This pair of figures appears to be by the same hand as three figures illustrated in Julius Lips,
The savage hits back, London, 1937, fig.198 (female), fig.212 (males). There is a smaller polychrome example (75cm) by the same hand
illustrated in Josef Kandert,
Afrika, Prague, 1984, no.349.
The origins of this group of carvings is not easily determined. The latter figure is ascribed to the Congo, and Lips ascribes two figures to Dahomey and one to the Congo. The German attire of this male figure may indicate that it was carved in a German sphere of power such as the Cameroon Grassfields or Togo. Perhaps these conflicting classifications indicate that cross-cultural pieces such as these should not be forced into regional or ethnic categories because carvers, carvings and Europeans obviously moved around sub-Saharan Africa in the colonial period.
The attention to detail in the dress and facial features suggests that they are not imaginary figures. However, the exact identity of the subjects can only be speculated. Lips identifies the two male figures which he illustrates as portraits of King Albert I of Belgium who visited the Belgian Congo in 1909 (pp.235-236). The one figure is very similar to this figure, with elaborate uniform and sword, but with a slightly different uniform and facial features (in the Rautenstrauch-Joest Museum in Cologne, acq. no.38818). The other male figure has a less elaborate uniform which recalls the treatment of the dress of the female figure, and he also holds a book in his right hand in a manner similar to the two figures illustrated here.
This male figure is wearing a German picklebein helmet which, together
with his elaborate military attire and iron cross decoration, indicates that it is a portrait of a German leader or military official. In all probability, this figure depicts Kaiser Wilhelm II (1859-1941) who ruled from 1888 until 1918 when he went into exile. His portraits were distributed in the German-dominated regions; for example, see C Geary, Images from Bamun, Washington DC, 1988 pp.53-57 for an account of King Njoya receiving a photograph of the Kaiser.
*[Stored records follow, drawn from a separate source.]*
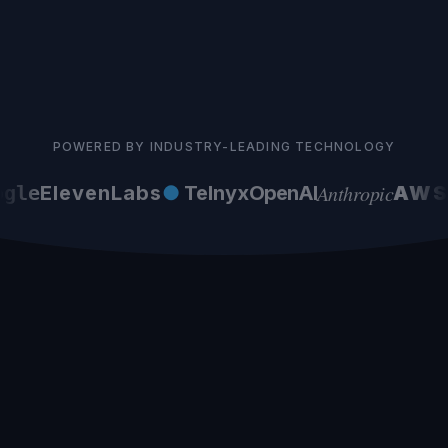
POWERED BY INDUSTRY-LEADING TECHNOLOGY
Anthropic
gle
ElevenLabs
●
Telnyx
OpenAI
AWS
G
Latvian Market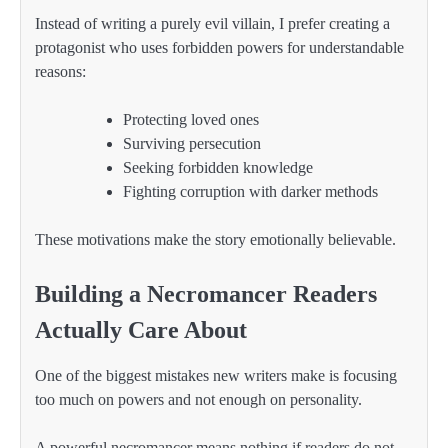
Instead of writing a purely evil villain, I prefer creating a
protagonist who uses forbidden powers for understandable
reasons:
Protecting loved ones
Surviving persecution
Seeking forbidden knowledge
Fighting corruption with darker methods
These motivations make the story emotionally believable.
Building a Necromancer Readers
Actually Care About
One of the biggest mistakes new writers make is focusing
too much on powers and not enough on personality.
A powerful necromancer means nothing if readers do not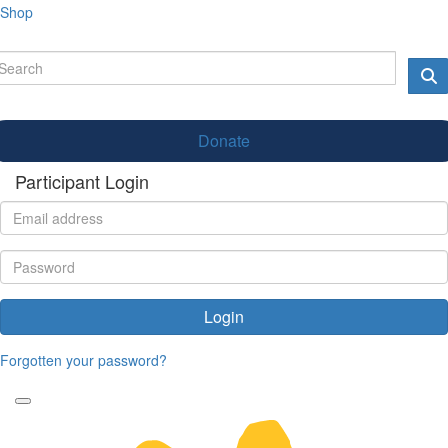
Shop
Donate
Participant Login
Login
Forgotten your password?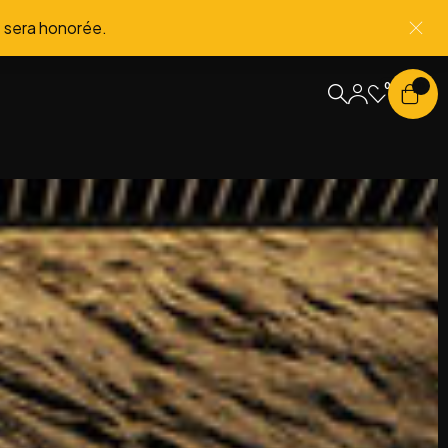
 sera honorée.
0
0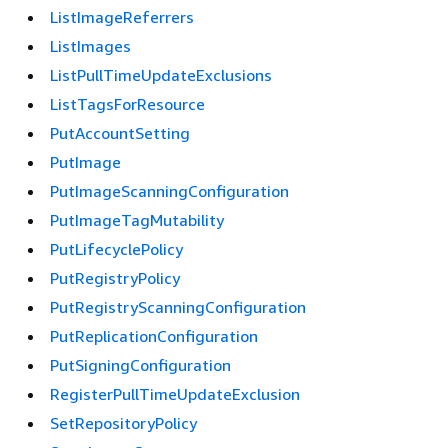
ListImageReferrers
ListImages
ListPullTimeUpdateExclusions
ListTagsForResource
PutAccountSetting
PutImage
PutImageScanningConfiguration
PutImageTagMutability
PutLifecyclePolicy
PutRegistryPolicy
PutRegistryScanningConfiguration
PutReplicationConfiguration
PutSigningConfiguration
RegisterPullTimeUpdateExclusion
SetRepositoryPolicy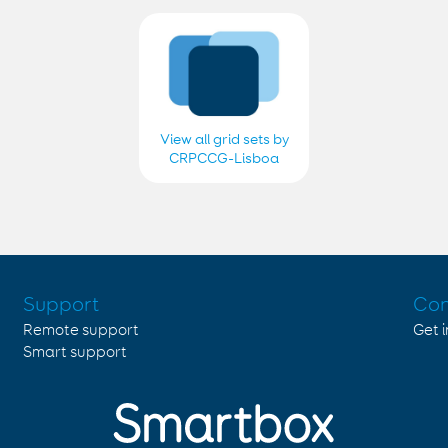
View all grid sets by
CRPCCG-Lisboa
2018, 2019, 2020,
2021, 2022, 2023,
2024 e 2025
Support
Con
Remote support
Get 
Smart support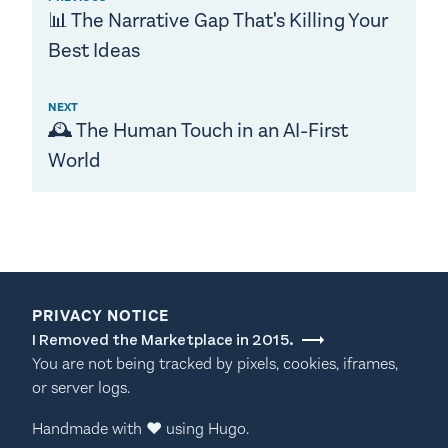
📊 The Narrative Gap That's Killing Your
Best Ideas
NEXT
🕰️ The Human Touch in an AI-First
World
PRIVACY NOTICE
I Removed the Marketplace in 2015.
You are not being tracked by pixels, cookies, iframes,
or server logs.
Handmade with
♥
using
Hugo
.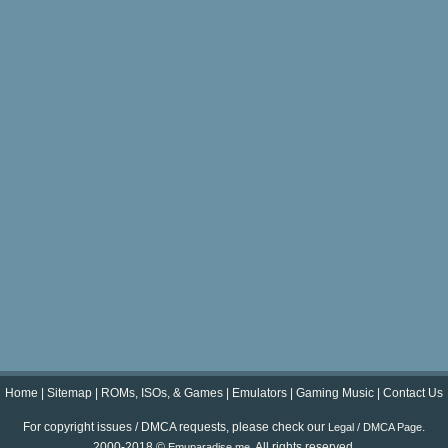
Home
|
Sitemap
|
ROMs, ISOs, & Games
|
Emulators
|
Gaming Music
|
Contact Us
For copyright issues / DMCA requests, please check our
.
Legal / DMCA Page
2000-2018 ©
. All rights reserved.
Emuparadise.me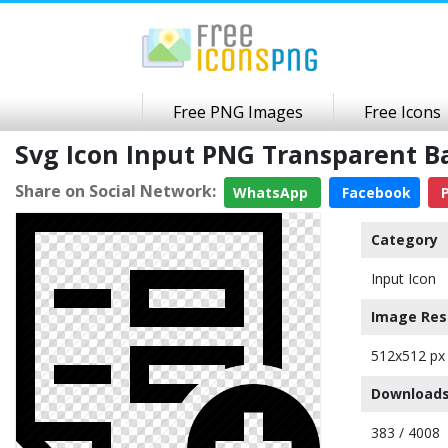
Free PNG Images
Free Icons
Svg Icon Input PNG Transparent 
Share on Social Network:
WhatsApp
Facebook
P
Category
Input Icon
Image Res
512x512 px
Downloads
383 / 4008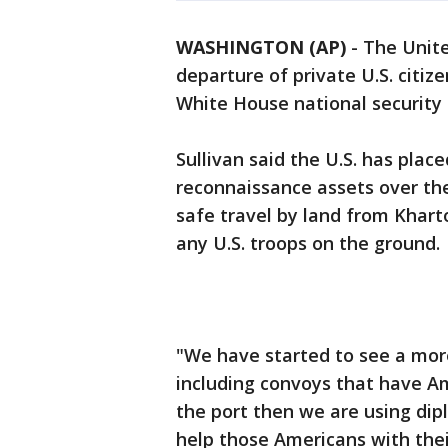
WASHINGTON (AP)
-
The Unite
departure of private U.S. citi
White House national security a
Sullivan said the U.S. has place
reconnaissance assets over the
safe travel by land from Khart
any U.S. troops on the ground.
"We have started to see a more
including convoys that have Am
the port then we are using dipl
help those Americans with thei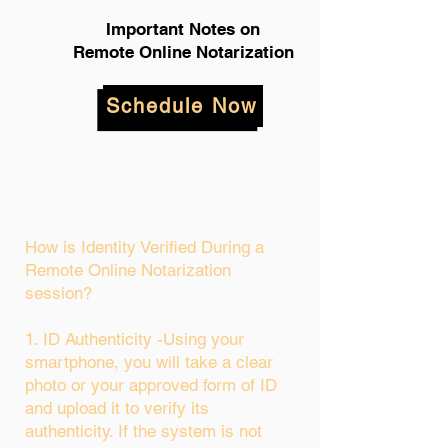
Important Notes on
Remote Online Notarization
Schedule Now
How is Identity Verified During a
Remote Online Notarization
session?
1. ID Authenticity -Using your
smartphone, you will take a clear
photo or your approved form of ID
and upload it to verify its
authenticity. If the system is not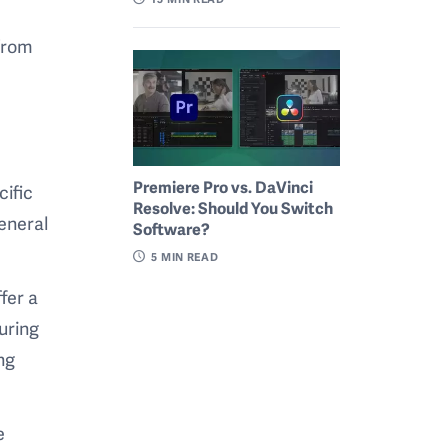
 from
Premiere Pro vs. DaVinci
cific
Resolve: Should You Switch
eneral
Software?
5
MIN READ
fer a
uring
ng
e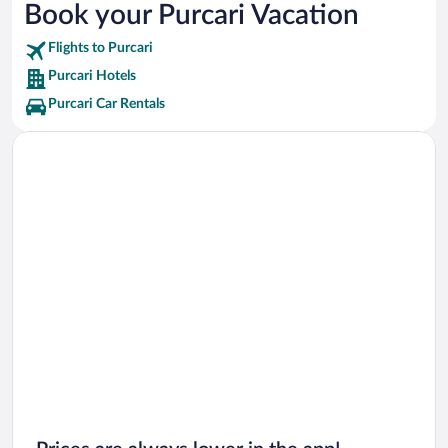
Book your Purcari Vacation
Orlando Vacations
Flights to Purcari
New Orleans Vacations
Purcari Hotels
Canada Vacations
Purcari Car Rentals
Tulum Vacations
Bali Vacations
Maldives Vacations
Clearwater Beach Vacations
Denver Vacations
South Beach Vacations
Key West Vacations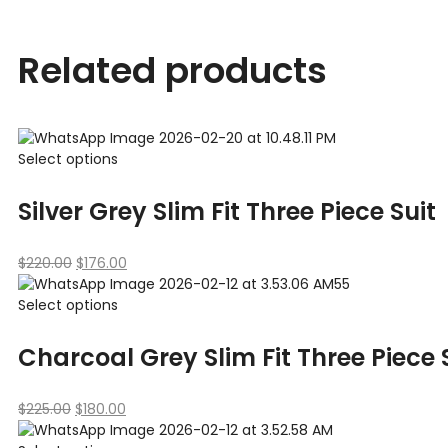
Related products
Select options
Silver Grey Slim Fit Three Piece Suit
$
220.00
$
176.00
Select options
Charcoal Grey Slim Fit Three Piece
$
225.00
$
180.00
This female figure and the one illustrated by Lips are upright Victorian/ Edwardian women wearing a dress with a high collar and narrow waist, and a hat. The fact that this example is holding a book (possibly a bible?) maysuggest that she is either a wife of a missionary or perhaps a prominent woman such as Mary Kingsley or Mary Slessor (who were both active in the Calabar and Cross River regions of Nigeria). Lips provides a long imaginative description for the figure he reproduces (from the Rautenstrauch-Joest Museum, Cologne, acq. no.38817, bought together with 38818 from Gustav Umlauff, Hamburg, 1925). But his comments have surprising racist and sexist undertones considering his overall revisionist stance and his empathy for those oppressed by power and force. He writes,
'No European artist could better this wood carving from Dahomey. It embodies, in equal degree, all the grotesque features of the fashions of the day, together with the ungracious self-satisfaction of a certain type of woman who at the end of the century symbolized the idea of the "bluestocking". Here we are undoubtedly dealing with an actual portrait. [T]his figure is a masterpiece! What nimble observation, what biting criticism, and what sheer roguery, does the artist display here!' (pp.222-223).